Buddhist statue in South Korea

The Wooden Seated Statue of the Child Mañjuśrī of Sangwonsa Temple is a Korean Buddhist statue located at Sangwonsa on Mount Odae in Pyeongchang, Gangwon Province. Carved from wood and depicting the bodhisattva Mañjuśrī in the form of a child, it has been designated as as the 221st National Treasure of South Korea.

==Description==
The statue portrays the bodhisattva Mañjuśrī, a figure associated with transcendent wisdom in Mahāyāna Buddhism, in the rare form of a seated child. It measures approximately 69 centimeters in height and is carved from a single block of wood. The serene expression, gentle smile, and finely rendered robes exemplify the delicate aesthetic sensibilities of the early Joseon period.

==Legend==
The statue is associated with a story about King Sejo (r. 1455–1468), who was a devout Buddhist. In his later years, Sejo suffered from a severe skin disease that could not be cured by the royal physicians. He believed that the illness was a result of karmic retribution for taking the throne from his nephew, King Danjong, and visited several Buddhist temples to pray for recovery.

According to the legend, while visiting Sangwonsa Temple, Sejo was bathing in a nearby stream when a young boy (dongja) appeared and offered to wash his back. As the boy washed him, Sejo felt his skin become soothed. He told the boy that his illness was a secret, and the boy replied, "You must also promise never to tell anyone that you have seen Mañjuśrī Bodhisattva (known as Munsu Bosal in Korean)." The boy then disappeared, and Sejo's illness was cured. Sejo then commissioned a statue depicting the child Bodhisattva who had appeared to him. It is also popularly believed that the statue's face was modeled after Sejo's first son, Crown Prince Uigyeong, who died at the age of 19.

==Discovery of historical evidence==
For centuries, the connection between the statue and King Sejo was regarded as a legend. During conservation work in July 1984, however, a concealed compartment inside the statue was opened. It contained votive offerings known as bokjang, including more than 20 historical documents and textiles.

Among the objects was a copy of the Worin seokbo (월인석보; 月印釋譜), a Buddhist text compiled under the patronage of King Sejo. Its colophon states that Sangwonsa Temple was restored in the same year and that the child Mañjuśrī statue at the temple was commissioned in the second month of the 12th year of Sejo's reign (1466) by Princess Uisuk, his second daughter, and her husband, Jeong Hyeon-jo, in the hope of having a son.

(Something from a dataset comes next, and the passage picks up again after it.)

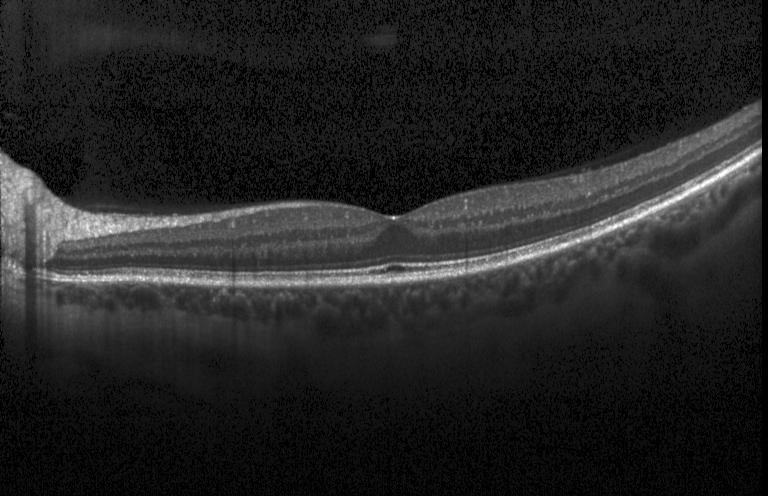
SD-OCT; retinal OCT B-scan. Dx: no choroidal neovascularization, no diabetic macular edema, and no drusen.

A jacket found inside the statue has unusual yellow and red stains. Some have suggested that these may be traces of blood and pus from King Sejo, who, according to the legend, was cured of a severe skin disease after encountering Mañjuśrī on the Five-Peak Mountain (Odaesan).

The documents found inside the statue provide a date of 1466 for its creation and record its connection with the royal family.